- What you have to do
Copy out the entries word for word, leaving images aside.

(Data in this exercise begins)

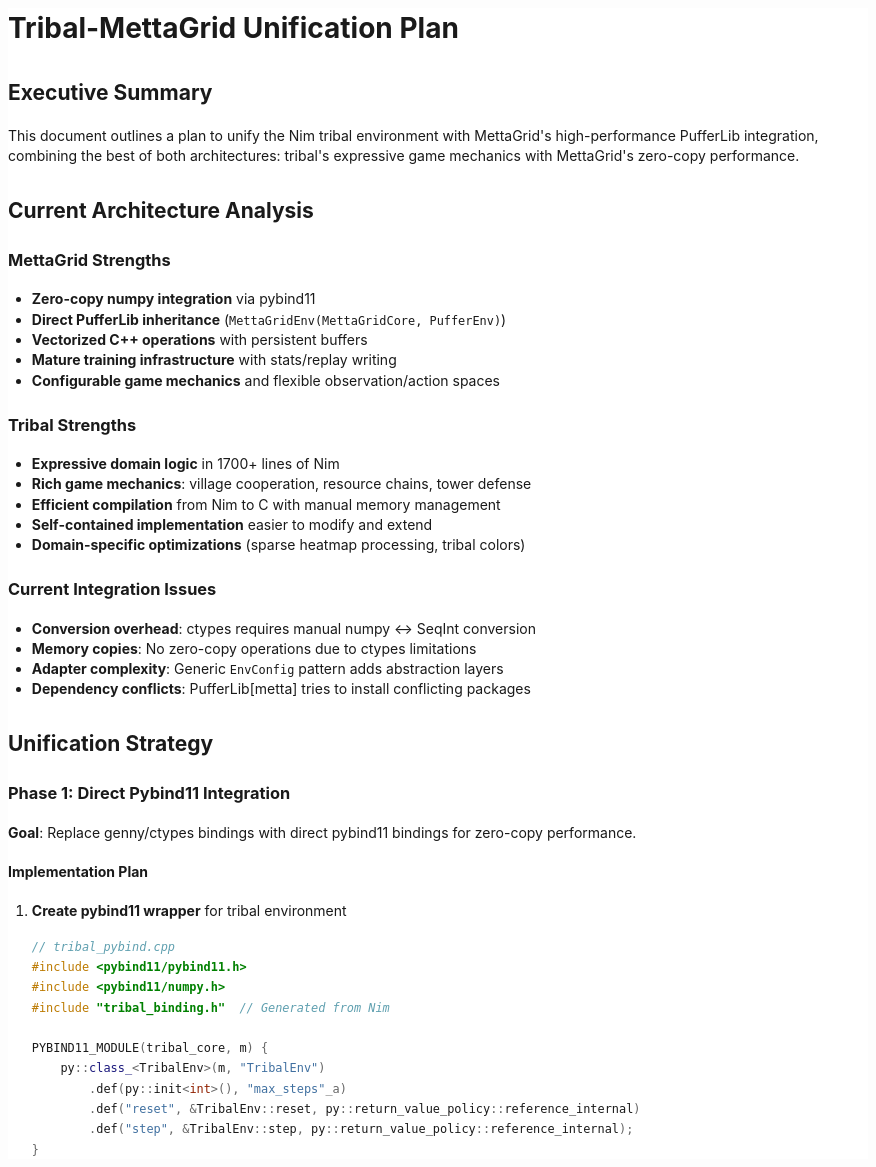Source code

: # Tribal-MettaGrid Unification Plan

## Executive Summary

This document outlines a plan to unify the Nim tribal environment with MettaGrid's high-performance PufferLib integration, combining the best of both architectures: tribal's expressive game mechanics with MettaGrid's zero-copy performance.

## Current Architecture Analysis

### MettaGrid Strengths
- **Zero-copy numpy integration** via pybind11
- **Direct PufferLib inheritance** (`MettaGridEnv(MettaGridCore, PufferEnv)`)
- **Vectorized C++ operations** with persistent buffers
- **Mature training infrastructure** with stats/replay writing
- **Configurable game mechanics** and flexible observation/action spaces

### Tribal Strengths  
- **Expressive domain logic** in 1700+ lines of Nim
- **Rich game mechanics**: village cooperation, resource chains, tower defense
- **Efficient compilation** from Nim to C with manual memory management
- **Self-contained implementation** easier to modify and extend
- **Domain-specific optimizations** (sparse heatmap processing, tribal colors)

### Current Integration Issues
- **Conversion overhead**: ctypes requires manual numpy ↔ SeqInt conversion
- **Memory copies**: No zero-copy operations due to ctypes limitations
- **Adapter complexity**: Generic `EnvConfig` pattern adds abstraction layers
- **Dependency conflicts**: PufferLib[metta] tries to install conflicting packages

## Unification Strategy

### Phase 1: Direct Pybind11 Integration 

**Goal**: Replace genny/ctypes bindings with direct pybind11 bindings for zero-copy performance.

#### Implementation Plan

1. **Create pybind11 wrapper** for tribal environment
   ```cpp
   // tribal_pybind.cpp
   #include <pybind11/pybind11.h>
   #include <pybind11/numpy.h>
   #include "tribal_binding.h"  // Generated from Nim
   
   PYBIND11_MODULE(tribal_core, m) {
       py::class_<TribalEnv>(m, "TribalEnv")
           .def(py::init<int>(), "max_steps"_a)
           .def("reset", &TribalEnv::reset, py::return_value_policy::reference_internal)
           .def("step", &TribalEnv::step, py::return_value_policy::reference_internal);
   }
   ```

(Data in this exercise ends)

- Written solution
Source code

: # Tribal-MettaGrid Unification Plan

## Executive Summary

This document outlines a plan to unify the Nim tribal environment with MettaGrid's high-performance PufferLib integration, combining the best of both architectures: tribal's expressive game mechanics with MettaGrid's zero-copy performance.

## Current Architecture Analysis

### MettaGrid Strengths
- **Zero-copy numpy integration** via pybind11
- **Direct PufferLib inheritance** (`MettaGridEnv(MettaGridCore, PufferEnv)`)
- **Vectorized C++ operations** with persistent buffers
- **Mature training infrastructure** with stats/replay writing
- **Configurable game mechanics** and flexible observation/action spaces

### Tribal Strengths  
- **Expressive domain logic** in 1700+ lines of Nim
- **Rich game mechanics**: village cooperation, resource chains, tower defense
- **Efficient compilation** from Nim to C with manual memory management
- **Self-contained implementation** easier to modify and extend
- **Domain-specific optimizations** (sparse heatmap processing, tribal colors)

### Current Integration Issues
- **Conversion overhead**: ctypes requires manual numpy ↔ SeqInt conversion
- **Memory copies**: No zero-copy operations due to ctypes limitations
- **Adapter complexity**: Generic `EnvConfig` pattern adds abstraction layers
- **Dependency conflicts**: PufferLib[metta] tries to install conflicting packages

## Unification Strategy

### Phase 1: Direct Pybind11 Integration 

**Goal**: Replace genny/ctypes bindings with direct pybind11 bindings for zero-copy performance.

#### Implementation Plan

1. **Create pybind11 wrapper** for tribal environment
   ```cpp
   // tribal_pybind.cpp
   #include <pybind11/pybind11.h>
   #include <pybind11/numpy.h>
   #include "tribal_binding.h"  // Generated from Nim
   
   PYBIND11_MODULE(tribal_core, m) {
       py::class_<TribalEnv>(m, "TribalEnv")
           .def(py::init<int>(), "max_steps"_a)
           .def("reset", &TribalEnv::reset, py::return_value_policy::reference_internal)
           .def("step", &TribalEnv::step, py::return_value_policy::reference_internal);
   }
   ```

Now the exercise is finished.